Set exercise:
Reproduce every row below word for word, leaving out the pictures.

Available records:
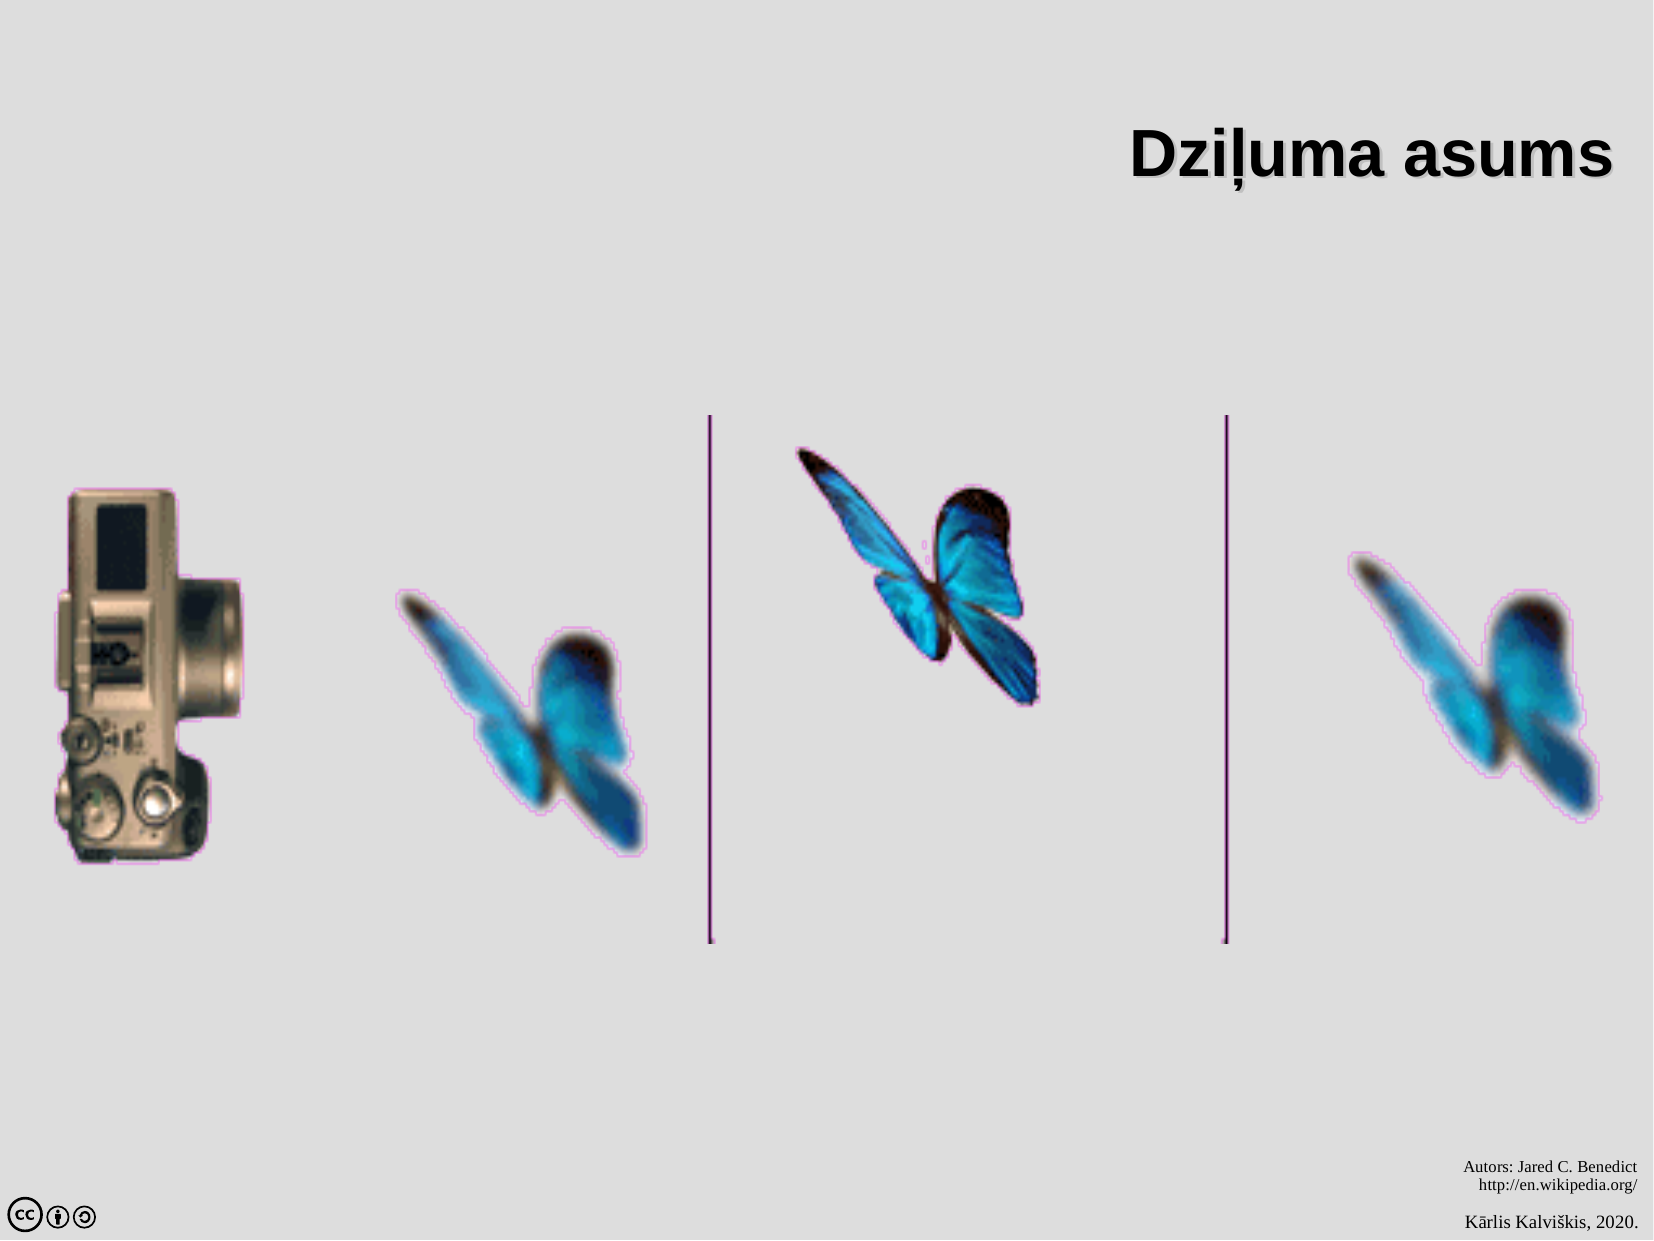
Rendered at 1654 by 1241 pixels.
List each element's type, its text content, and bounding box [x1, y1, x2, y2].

title Dziļuma asums [42, 49, 1615, 257]
text_box Autors: Jared C. Benedict http://en.wikipedia.org/ [1448, 1149, 1653, 1202]
picture [43, 415, 1626, 944]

Result for this task:
Rendered at 1654 by 1241 pixels.
List each element's type, its text content, and bounding box [x1, y1, x2, y2].

title Dziļuma asums [42, 49, 1615, 257]
text_box Autors: Jared C. Benedict http://en.wikipedia.org/ [1448, 1149, 1653, 1202]
picture [43, 415, 1626, 944]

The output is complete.